Darrelyn Gunzburg
December 2006

Continuing on with the theme of Jupiter, a woman was named this week as the leading environmental campaigner of all time (BBC News, 1st December) and her Jupiter reveals a story. Rachel Carson (born 27 May, 1907 in Springdale, Pennsylvania) was honoured this week for her book, Silent Spring, written in 1962 in the face of the rising environmental disaster after World War II,

Carson’s background in biology and zoology and her love of writing found a happy marriage when she obtained a job writing radio scripts for the US Fisheries and Wildlife Service during the Depression. She wrote her first book, The Sea Around Us, in 1941, describing the struggle for life in the ocean, and whilst a critical success, it did not sell well. Two more books followed where she showed her rare skill of being able to write about complicated scientific information in moving, lyrical prose.
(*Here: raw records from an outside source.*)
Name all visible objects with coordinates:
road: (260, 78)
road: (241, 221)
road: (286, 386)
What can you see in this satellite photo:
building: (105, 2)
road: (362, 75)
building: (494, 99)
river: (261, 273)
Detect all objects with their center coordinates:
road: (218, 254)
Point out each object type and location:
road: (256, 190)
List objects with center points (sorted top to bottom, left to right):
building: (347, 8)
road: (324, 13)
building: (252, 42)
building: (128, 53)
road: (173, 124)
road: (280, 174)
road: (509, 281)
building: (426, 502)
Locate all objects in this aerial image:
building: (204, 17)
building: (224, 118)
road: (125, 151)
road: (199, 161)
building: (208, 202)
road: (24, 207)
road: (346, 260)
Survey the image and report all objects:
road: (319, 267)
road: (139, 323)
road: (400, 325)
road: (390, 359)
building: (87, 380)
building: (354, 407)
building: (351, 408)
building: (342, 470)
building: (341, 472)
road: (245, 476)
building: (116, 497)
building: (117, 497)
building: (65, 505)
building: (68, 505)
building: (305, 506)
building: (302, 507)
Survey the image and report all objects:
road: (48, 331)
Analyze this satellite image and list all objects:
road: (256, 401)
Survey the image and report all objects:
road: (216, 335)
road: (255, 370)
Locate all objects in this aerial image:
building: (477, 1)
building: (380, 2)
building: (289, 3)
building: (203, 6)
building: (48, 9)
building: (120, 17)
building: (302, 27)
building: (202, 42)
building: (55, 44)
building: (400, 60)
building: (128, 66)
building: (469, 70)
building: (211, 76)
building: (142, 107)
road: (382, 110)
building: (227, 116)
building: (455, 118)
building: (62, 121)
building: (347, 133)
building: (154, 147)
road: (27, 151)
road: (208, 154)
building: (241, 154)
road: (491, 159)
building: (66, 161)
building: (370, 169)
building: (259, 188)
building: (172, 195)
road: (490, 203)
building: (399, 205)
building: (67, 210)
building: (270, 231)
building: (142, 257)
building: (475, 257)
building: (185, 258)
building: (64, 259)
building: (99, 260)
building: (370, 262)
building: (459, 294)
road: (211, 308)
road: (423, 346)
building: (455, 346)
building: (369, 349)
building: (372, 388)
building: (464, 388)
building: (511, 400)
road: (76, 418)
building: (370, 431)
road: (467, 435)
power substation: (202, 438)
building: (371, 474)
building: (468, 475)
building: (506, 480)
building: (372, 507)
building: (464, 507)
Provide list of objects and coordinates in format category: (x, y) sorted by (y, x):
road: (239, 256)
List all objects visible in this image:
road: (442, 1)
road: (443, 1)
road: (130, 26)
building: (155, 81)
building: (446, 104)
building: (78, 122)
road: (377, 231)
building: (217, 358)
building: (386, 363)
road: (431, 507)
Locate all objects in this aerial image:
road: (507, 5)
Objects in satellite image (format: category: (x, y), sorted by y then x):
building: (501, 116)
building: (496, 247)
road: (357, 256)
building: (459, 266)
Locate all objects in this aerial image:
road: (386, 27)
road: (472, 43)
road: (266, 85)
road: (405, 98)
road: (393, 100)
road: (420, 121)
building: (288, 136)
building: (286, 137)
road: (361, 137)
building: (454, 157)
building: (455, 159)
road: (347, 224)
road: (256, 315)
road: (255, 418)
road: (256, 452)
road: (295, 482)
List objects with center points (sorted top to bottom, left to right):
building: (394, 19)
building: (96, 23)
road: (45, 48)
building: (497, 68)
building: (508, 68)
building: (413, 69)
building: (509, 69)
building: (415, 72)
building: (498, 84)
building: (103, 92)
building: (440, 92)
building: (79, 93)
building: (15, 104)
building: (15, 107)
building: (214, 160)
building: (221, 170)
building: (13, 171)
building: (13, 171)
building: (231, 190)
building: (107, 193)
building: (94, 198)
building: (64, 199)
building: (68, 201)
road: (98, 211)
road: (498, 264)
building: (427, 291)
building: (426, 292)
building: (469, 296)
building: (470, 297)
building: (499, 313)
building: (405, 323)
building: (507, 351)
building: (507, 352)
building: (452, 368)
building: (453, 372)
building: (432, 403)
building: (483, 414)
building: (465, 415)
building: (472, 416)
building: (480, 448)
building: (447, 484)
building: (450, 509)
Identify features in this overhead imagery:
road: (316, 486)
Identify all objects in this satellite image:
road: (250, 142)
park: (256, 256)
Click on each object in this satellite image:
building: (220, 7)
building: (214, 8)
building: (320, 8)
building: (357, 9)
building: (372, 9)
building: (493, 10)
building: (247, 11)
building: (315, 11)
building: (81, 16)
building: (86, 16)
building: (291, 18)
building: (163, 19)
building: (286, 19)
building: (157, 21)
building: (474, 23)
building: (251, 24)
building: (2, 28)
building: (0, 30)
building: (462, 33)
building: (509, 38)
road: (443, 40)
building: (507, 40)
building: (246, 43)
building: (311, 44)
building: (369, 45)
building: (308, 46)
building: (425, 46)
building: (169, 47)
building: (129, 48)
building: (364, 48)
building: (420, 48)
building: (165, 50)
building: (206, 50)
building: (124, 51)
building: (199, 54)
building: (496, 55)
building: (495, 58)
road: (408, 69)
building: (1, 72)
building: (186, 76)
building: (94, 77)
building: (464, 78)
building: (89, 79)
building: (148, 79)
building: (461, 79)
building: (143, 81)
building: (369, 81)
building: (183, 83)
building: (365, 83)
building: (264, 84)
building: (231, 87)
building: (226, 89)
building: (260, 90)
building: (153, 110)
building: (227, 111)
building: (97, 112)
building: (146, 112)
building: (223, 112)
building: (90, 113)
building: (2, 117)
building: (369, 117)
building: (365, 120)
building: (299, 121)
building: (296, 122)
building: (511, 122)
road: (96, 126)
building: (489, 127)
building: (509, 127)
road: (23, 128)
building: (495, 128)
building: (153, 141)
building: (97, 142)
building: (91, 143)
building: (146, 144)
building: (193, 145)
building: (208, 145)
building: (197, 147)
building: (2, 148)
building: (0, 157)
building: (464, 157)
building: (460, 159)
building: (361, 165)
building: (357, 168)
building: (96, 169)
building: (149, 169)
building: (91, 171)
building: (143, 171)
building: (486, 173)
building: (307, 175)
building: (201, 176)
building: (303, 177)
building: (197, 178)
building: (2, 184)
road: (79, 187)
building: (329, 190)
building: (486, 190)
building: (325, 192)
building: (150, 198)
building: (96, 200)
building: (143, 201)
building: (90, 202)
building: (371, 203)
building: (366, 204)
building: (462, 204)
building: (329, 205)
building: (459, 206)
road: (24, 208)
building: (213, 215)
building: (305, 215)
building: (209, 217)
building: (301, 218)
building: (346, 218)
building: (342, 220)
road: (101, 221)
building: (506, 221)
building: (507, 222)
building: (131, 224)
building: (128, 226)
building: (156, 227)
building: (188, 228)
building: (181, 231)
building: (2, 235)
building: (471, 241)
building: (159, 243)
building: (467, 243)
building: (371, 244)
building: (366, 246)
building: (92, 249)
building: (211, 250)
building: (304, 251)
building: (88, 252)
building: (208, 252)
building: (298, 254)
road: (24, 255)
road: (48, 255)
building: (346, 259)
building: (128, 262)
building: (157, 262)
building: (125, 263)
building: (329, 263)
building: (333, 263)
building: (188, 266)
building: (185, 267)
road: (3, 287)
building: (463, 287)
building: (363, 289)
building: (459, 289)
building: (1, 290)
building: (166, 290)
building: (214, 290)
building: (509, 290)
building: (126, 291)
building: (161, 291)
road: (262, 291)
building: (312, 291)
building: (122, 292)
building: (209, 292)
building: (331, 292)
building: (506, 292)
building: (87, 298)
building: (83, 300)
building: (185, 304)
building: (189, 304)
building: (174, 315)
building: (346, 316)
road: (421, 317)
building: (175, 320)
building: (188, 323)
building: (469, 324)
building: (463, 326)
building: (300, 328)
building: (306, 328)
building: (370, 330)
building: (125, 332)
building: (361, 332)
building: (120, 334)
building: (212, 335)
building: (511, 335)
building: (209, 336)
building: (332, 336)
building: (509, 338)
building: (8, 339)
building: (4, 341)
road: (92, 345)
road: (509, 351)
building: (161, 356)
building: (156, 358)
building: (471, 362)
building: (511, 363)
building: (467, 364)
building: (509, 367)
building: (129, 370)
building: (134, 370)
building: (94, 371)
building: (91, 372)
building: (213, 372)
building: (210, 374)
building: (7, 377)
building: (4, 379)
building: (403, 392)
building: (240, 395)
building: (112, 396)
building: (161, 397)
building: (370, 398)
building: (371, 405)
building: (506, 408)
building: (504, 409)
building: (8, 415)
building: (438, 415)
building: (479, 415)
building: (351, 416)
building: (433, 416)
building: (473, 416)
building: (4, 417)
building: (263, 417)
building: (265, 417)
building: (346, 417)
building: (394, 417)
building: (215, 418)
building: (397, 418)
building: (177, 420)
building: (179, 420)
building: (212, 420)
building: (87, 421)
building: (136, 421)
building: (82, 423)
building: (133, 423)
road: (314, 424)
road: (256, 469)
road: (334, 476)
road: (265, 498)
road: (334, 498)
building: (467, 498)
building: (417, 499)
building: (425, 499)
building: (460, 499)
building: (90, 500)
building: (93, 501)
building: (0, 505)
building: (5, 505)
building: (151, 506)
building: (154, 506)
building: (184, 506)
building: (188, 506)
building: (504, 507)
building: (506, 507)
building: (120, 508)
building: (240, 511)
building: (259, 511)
The eventual success of The Sea Around Us finally enabled her to resign from government service in 1952 and devote herself to her writing.

Deeply disturbed by the profligate use of synthetic chemical pesticides after World War II, Carson began to pen her ground breaking work, Silent Spring.

Carson has Jupiter in Cancer (exalted) in opposition to Mars in Capricorn (exalted). One can suggest that this opposition is the engine room of her chart providing conflict, drive and determination particularly when we see that she also has Neptune and Uranus involved in the pattern. However, the Jupiter-Mars is the more personal side of this opposition, so let’s look at what stars are in paran to this key part of her chart.

Starlight says of Jupiter in paran with with the royal star Fomalhaut (see the Fomalhaut):   
Charismatic, or to have a philosophical cause, and a love of the classics

And in paran with her Mars was Pollux in Gemini which is defined in Starlight as:
Expressing unpopular or even dangerous opinions

Carson’s desire to express a philosophical cause through her writing was indeed to prove both unpopular and a dangerous opinion. For big businesses who had interests in chemicals, reacted strongly to her suggestion in Silent Spring that the totally eradication of all insect life would result not only in the loss of bird life (hence the title of the book) but the breakdown of the entire environment. She was slandered and her scientific credentials were undermined and many other scientists dismissed her as an amateur, a hysterical spinster and a sensationalist.

Yet the book fired and inspired the public and within months, government policy was changing.

Because of Carson’s profound effect on all of us, I also had a look at her Jupiter through Starlight’s mundane parans which is a way of looking at a person’s relationship to larger global issues. (For those of you who own Starlight, simple select “Mundane Parans” under the Text 1 or Text 2 button). Rachel Carson’s Jupiter gave the following mundane parans:

Jupiter rising when Betelgeuse is rising: Being confident in actions
Jupiter 
setting when Acumen is rising:  Risk-taking due to a social conscience
Jupiter 
on the Nadir when Fomalhaut is rising: The grand, or big vision

These need no additional comment but what I did notice, also under her mundane parans, was a star in paran relationship to her Pluto – Ras Alhague, the head of Ophiuchus and the great healer in the sky. Brady says of this combination in Starlight: “The wisdom of one influences many”. Indeed we have all benefited from the wisdom of Rachel Carson.            

The results of the public’s response to Silent Spring was that Rachel Carson was invited to speak before a Senate scientific committee, and in 1972 the Government publicly accepted the risks that DDT posed to the environment and human health and its use was stopped.

Here we see the results of Carson being confident in her actions (Jupiter in paran with Betelgeuse), taking a risk and following her social conscious (Jupiter in paran with Acumen) and seeing the grand vision (Jupiter in paran with Fomalhaut), for it allowed her to express what may have appeared to be an unpopular position (Mars in paran with Pollux). Yet with the Royal Star Fomalhaut connected with her Jupiter, she was promised success as long as she does not manipulate her success for personal glorification.

Unfortunately Carson did not live to see the results of the change of government policy for she died from breast cancer 14 April, 1964, just two years after the book was published. Nevertheless her vision lives on and many are aware that it is as relevant today as it was when she wrote it.